(INFORMATION SHOWN begins)
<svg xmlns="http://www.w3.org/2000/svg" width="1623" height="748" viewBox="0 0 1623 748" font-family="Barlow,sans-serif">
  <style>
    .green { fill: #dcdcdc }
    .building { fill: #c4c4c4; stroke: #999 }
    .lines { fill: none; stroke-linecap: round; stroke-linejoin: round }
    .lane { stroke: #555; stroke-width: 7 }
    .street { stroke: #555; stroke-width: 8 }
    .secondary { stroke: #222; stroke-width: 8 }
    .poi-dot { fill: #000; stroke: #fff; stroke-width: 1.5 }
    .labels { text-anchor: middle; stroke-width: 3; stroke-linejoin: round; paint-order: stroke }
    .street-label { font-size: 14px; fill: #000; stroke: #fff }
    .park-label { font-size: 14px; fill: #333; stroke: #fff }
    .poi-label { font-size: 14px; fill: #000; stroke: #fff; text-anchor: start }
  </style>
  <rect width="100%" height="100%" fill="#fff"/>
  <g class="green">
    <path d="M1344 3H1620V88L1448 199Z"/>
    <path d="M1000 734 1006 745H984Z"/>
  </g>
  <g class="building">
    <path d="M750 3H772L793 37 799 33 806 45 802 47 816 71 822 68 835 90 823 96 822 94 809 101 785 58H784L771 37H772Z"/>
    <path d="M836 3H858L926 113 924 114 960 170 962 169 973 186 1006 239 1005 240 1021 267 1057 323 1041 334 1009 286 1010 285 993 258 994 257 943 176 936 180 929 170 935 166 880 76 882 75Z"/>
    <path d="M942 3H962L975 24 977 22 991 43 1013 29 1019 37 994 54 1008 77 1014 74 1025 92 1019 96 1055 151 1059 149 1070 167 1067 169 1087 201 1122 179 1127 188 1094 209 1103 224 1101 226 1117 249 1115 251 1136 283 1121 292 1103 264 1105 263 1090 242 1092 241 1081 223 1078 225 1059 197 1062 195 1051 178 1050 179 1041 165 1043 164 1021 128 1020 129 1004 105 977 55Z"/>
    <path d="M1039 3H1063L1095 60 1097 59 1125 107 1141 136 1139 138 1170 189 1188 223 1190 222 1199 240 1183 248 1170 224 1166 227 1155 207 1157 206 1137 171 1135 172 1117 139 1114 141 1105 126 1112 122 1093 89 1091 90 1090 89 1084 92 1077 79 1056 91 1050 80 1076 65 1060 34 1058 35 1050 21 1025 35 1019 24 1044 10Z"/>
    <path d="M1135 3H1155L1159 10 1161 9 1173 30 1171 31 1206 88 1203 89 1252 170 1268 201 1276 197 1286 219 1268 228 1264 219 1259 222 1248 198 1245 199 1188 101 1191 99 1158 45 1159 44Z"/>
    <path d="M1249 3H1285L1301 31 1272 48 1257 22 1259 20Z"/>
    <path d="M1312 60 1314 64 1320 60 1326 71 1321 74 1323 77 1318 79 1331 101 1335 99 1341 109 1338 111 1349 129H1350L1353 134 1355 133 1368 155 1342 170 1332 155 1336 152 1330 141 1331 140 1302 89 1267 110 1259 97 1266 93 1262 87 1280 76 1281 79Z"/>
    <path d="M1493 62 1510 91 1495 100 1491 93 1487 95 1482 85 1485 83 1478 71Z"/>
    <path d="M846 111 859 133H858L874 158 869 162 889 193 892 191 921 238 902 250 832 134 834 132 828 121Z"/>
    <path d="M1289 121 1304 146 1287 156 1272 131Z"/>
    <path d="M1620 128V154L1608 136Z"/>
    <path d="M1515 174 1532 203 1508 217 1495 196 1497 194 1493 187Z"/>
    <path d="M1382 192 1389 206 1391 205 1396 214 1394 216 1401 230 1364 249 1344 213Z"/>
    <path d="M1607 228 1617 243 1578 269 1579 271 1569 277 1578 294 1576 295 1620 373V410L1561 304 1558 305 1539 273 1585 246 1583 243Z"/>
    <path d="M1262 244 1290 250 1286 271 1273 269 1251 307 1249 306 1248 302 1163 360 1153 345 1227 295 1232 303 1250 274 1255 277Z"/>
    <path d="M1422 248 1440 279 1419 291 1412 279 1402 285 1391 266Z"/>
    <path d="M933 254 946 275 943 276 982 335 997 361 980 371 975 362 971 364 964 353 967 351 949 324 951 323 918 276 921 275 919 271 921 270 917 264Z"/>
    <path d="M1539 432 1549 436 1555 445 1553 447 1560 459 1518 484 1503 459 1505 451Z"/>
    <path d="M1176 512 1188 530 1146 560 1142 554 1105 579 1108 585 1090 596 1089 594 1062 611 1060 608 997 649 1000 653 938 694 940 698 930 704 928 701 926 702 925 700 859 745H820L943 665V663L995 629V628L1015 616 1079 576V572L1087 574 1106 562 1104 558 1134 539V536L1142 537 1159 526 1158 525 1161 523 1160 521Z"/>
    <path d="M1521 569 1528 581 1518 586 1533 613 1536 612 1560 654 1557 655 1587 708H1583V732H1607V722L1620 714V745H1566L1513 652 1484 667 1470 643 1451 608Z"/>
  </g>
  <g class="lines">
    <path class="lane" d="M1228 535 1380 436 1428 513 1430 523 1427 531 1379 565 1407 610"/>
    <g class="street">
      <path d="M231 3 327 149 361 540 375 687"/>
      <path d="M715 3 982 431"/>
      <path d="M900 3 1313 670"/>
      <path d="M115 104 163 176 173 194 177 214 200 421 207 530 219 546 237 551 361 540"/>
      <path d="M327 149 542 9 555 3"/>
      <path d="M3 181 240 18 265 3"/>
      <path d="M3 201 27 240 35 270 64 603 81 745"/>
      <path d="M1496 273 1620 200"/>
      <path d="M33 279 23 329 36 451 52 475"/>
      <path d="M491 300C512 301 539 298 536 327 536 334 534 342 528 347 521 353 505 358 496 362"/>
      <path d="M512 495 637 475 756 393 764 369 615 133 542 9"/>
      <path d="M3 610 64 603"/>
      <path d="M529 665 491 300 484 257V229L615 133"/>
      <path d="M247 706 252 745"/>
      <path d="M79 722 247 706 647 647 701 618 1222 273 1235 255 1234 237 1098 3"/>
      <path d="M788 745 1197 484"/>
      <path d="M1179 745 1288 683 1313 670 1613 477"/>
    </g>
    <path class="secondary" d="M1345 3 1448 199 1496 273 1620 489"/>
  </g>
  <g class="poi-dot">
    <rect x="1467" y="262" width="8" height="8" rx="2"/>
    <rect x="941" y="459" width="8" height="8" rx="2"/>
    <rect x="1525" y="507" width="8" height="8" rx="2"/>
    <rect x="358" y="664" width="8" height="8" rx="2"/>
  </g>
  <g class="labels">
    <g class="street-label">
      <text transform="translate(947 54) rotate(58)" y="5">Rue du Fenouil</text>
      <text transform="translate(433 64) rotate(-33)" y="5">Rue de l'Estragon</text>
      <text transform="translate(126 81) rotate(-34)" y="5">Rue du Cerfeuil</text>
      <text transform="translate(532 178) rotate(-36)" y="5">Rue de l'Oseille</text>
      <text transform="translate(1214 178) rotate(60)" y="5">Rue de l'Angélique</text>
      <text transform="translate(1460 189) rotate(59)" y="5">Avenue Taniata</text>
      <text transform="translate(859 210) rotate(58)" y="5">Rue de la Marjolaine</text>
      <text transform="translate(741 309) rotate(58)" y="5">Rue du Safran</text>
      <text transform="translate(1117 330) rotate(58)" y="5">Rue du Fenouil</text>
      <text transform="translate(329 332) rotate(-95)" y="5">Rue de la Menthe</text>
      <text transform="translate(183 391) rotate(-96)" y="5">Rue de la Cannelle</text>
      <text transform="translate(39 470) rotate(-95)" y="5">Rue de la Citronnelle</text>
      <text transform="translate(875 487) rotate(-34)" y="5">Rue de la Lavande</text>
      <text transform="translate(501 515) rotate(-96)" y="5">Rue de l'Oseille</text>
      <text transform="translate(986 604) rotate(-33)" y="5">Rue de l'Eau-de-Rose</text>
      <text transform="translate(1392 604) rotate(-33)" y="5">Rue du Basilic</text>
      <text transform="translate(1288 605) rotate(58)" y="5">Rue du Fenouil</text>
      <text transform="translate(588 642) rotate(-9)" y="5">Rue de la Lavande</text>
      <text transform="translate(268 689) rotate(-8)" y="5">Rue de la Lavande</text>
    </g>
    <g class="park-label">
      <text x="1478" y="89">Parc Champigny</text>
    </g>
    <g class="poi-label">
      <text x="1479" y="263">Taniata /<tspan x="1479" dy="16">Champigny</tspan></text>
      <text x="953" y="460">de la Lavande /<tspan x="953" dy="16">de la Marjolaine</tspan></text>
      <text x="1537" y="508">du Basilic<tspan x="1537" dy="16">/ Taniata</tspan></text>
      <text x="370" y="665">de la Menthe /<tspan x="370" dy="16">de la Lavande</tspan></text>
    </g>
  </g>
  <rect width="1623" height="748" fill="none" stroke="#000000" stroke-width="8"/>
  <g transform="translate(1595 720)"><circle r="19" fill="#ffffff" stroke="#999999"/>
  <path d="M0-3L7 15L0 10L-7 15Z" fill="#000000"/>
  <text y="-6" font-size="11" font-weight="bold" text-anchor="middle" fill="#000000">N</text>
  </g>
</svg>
(INFORMATION SHOWN ends)
## TASK INSTRUCTIONS
Which lines above hold the string "middle"? Copy each of them.

## ANSWER TO THE PROBLEM
    .labels { text-anchor: middle; stroke-width: 3; stroke-linejoin: round; paint-order: stroke }
  <text y="-6" font-size="11" font-weight="bold" text-anchor="middle" fill="#000000">N</text>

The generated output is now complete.